### Instructions for the task
Copy the items from the line containing "What is the difference between the maximum" down to the line containing "What is the label", both included, changing "maximum" to "largest" and leaving everything else as it is. Leave out the pictures.

### Data to examine
——

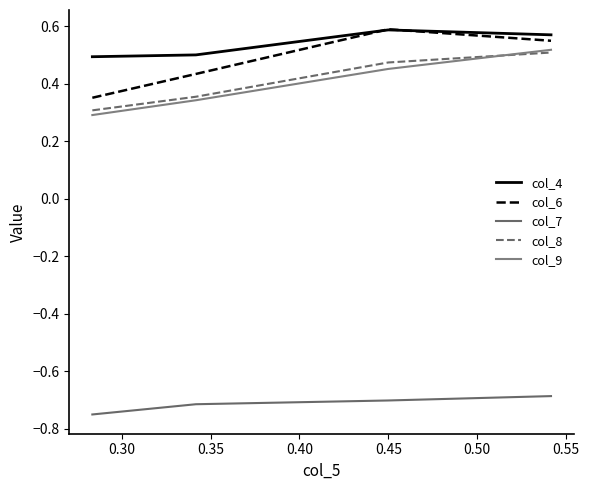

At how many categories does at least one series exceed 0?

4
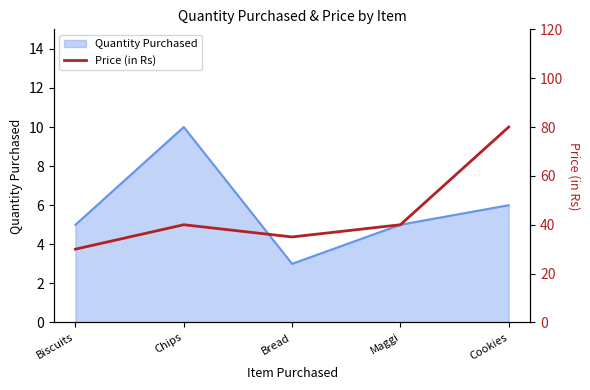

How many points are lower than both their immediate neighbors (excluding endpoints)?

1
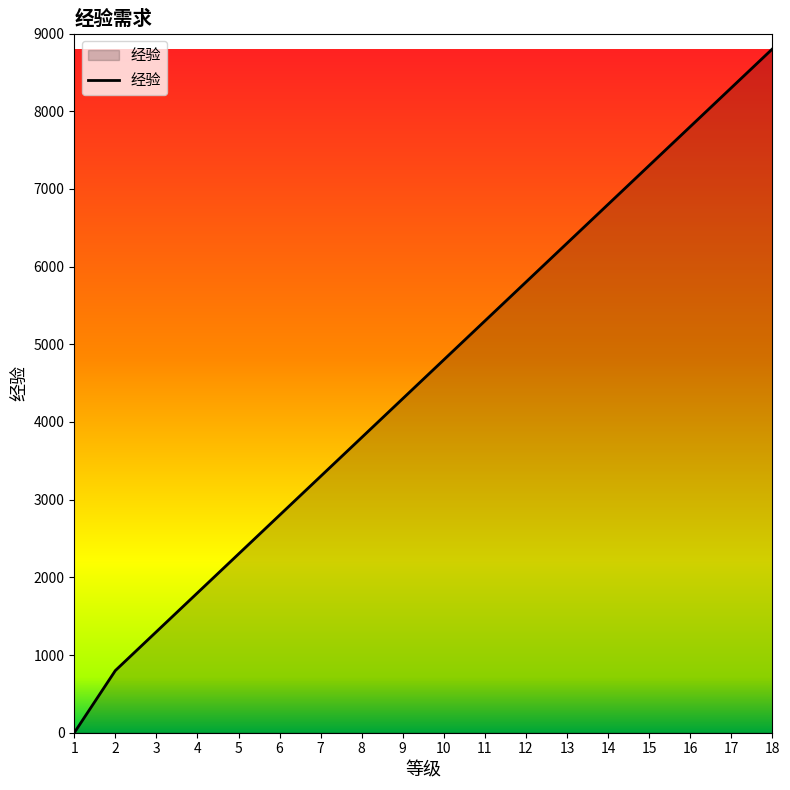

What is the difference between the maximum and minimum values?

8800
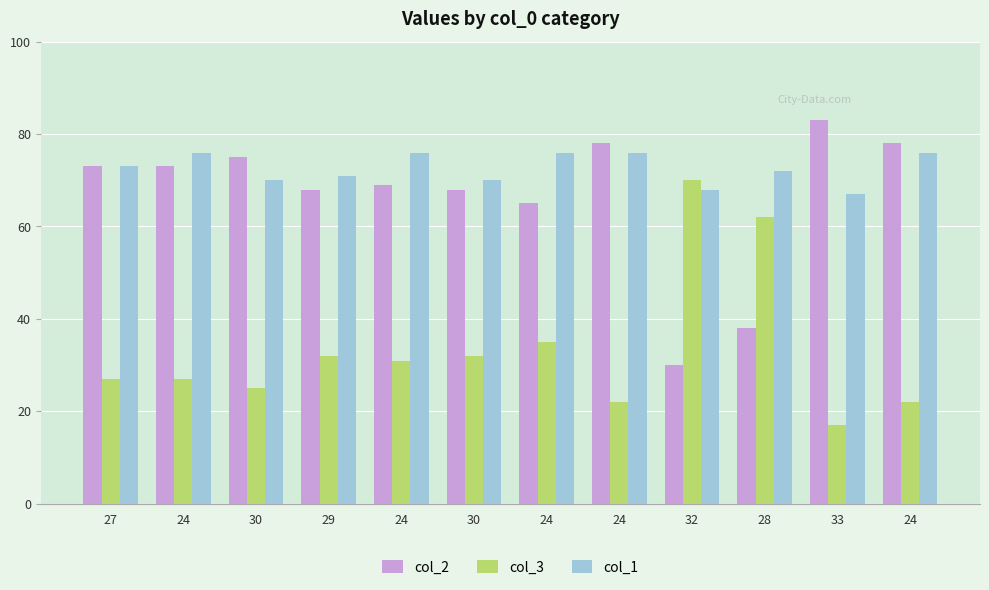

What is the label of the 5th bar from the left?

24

——

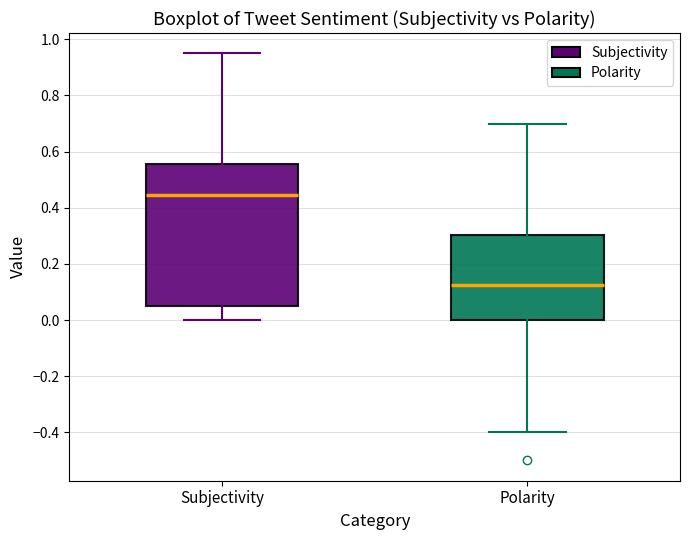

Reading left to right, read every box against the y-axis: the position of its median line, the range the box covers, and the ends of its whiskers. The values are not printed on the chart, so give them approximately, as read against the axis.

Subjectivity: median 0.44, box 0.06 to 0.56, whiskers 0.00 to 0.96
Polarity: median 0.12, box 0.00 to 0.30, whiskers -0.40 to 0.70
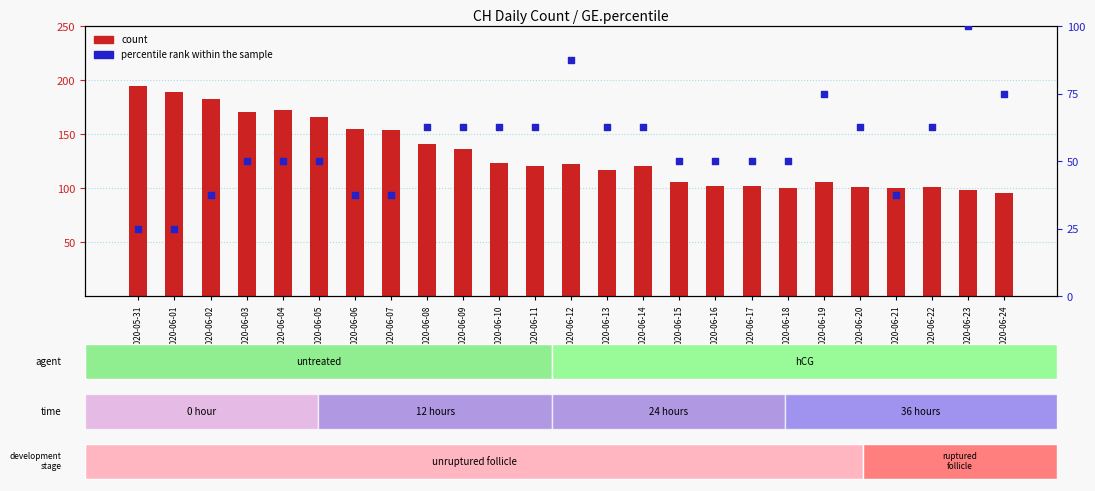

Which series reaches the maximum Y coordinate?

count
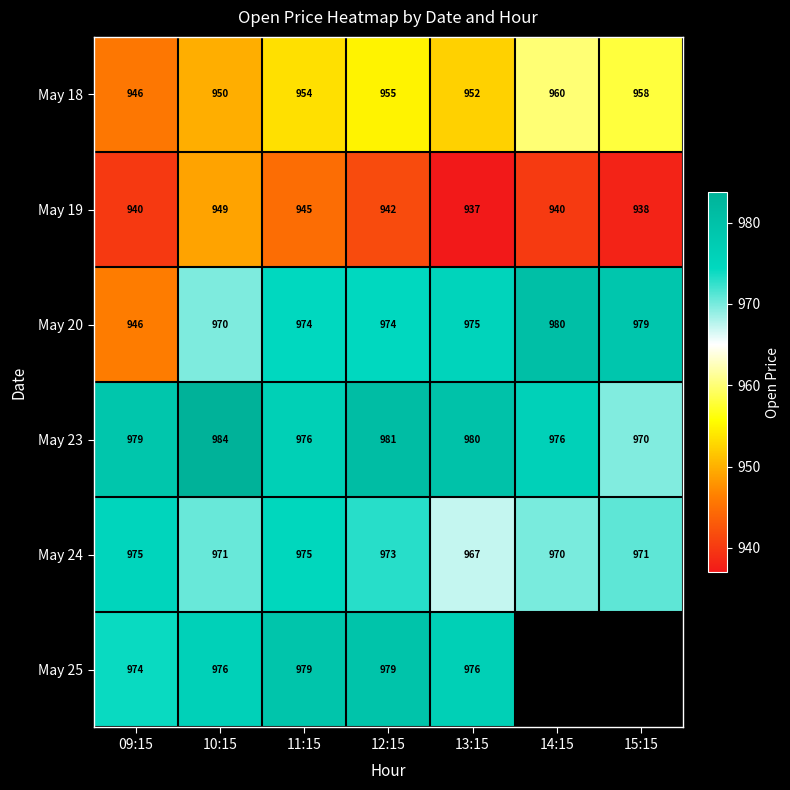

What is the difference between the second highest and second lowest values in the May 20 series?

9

——

### Answer to the problem
What is the difference between the largest and minimum values?

8800

What is the label of the 5th bar from the left?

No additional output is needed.